Я был хилым, болезненным ребенком, самым что ни на есть последним во всех мальчишеских играх и забавах. Это да еще мое врожденное заикание отдаляло меня от других детей, развивало замкнутость и любовь к уединению. К тому же все мальчишки знали, что я сын священника, и их любимым развлечением было дразнить меня, изображая, как заикающийся бонза бормочет сутры. На уроках чтения, если в книге действовал персонаж-заика, все его реплики непременно зачитывались вслух – специально для меня.
Неудивительно, что заикание воздвигало стену между мной и окружающим миром. Труднее всего давался мне первый звук слова, он был вроде ключа от той двери, что отделяла меня от остальных людей, и ключ этот вечно застревал в замочной скважине. Все прочие свободно владели своей речью, дверь, соединяющая их внутренний мир с миром внешним, всегда была нараспашку, и вольный ветер гулял туда и обратно, не встречая преград. Мне же это раз и навсегда было заказано, мне достался ключ, изъеденный ржавчиной.
Заика, сражающийся с первым звуком слова, похож на птичку, бьющуюся в отчаянных попытках вырваться на волю из силка – силка собственного «я». В конце концов птичка вырвется, но будет уже поздно. Иногда, правда, мне казалось, что внешний мир согласен ждать, пока я бьюсь и трепещу крылышками, но, когда дверь удавалось открыть, мгновение уже утрачивало свою неповторимую свежесть. Оно увядало, блекло… И мне стало казаться, что иначе и быть не может, – поблекшая, подгнившая реальность в самый раз подходит такому, как я.
Нет ничего странного в том, что в отрочестве меня преследовали соблазнительные и противоречивые грезы о власти, вернее, о двух разных видах власти. То, начитавшись исторических романов, я воображал себя могущественным и жестоким владыкой. Он заикается и поэтому почти всегда молчит, но как же трепещут подданные, живущие в постоянном страхе перед этим молчанием, как робко заглядывают в лицо своему господину, пытаясь угадать, что их ждет – гнев или милость? Мне, государю, ни к чему оправдывать свою беспощадность гладкими и звучными фразами, само мое молчание объяснит и оправдает любую жестокость. С наслаждением воображал я, как одним движением бровей повелеваю предать лютой казни учителей и одноклассников, мучивших меня в гимназии. И еще нравилось мне представлять себя владыкой иного рода – великим художником, повелителем душ, молча созерцающим Вселенную. Так, несмотря на жалкую свою наружность, в глубине души я считал себя богаче и одареннее всех сверстников. Да это, наверное, и естественно – каждый подросток, имеющий физический изъян, мнит себя тайно избранным.
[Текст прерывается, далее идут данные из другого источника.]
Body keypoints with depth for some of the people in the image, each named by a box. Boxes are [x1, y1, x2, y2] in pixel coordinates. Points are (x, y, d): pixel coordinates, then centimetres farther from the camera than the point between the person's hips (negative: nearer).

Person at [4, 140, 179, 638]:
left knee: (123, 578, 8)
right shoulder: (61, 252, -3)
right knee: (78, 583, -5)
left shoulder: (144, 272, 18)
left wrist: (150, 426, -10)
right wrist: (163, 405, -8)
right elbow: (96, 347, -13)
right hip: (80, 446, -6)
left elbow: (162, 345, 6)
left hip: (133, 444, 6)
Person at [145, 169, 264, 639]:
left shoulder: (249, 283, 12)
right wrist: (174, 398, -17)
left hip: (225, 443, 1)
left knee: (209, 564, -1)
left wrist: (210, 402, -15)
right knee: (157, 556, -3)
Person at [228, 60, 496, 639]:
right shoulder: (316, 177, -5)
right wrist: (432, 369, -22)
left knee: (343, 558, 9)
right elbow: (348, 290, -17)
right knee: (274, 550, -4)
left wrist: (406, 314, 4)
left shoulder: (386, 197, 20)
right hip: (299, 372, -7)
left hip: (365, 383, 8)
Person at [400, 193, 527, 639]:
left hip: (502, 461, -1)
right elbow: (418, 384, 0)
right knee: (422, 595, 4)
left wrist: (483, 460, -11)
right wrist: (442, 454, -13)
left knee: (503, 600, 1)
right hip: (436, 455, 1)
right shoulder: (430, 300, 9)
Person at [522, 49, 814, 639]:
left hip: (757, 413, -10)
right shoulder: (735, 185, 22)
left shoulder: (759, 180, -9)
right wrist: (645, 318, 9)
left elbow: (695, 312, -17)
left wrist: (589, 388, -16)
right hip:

Не был исключением и я – я знал, что впереди меня ждет пока неведомая, но великая миссия.
…Мне вспоминается такой случай.
Гимназия находилась в новом, светлом здании, удобно расположившемся на широком пространстве меж плавных холмов.
В один из майских дней к нам в гимназию пришел бывший ученик, а ныне – курсант Майдзурского военно-морского инженерного училища, отпущенный домой на побывку. Мне этот юноша казался молодым богом, до того он был хорош: загорелое лицо, надвинутая на самый нос фуражка, мундир с иголочки. Гимназисты обступили курсанта плотной толпой, а он живописал им тяготы военной жизни. Однако в его устах убогая эта жизнь представала захватывающей и героической. Вид курсант имел весьма важный и на гимназистов поглядывал снисходительно, свысока. Грудь колесом, затянутая в расшитый мундир, напоминала резную фигуру на носу корабля, рассекающего океанские волны.
Курсант сидел, небрежно развалившись, на каменных ступеньках лестницы, ведшей на плац. Вокруг собралась кучка завороженных слушателей, раскинувшийся на склоне цветник пылал майскими цветами – тюльпанами, душистым горошком, анемонами, маками. Выше, над лестницей, благоухала усыпанная белыми цветами магнолия.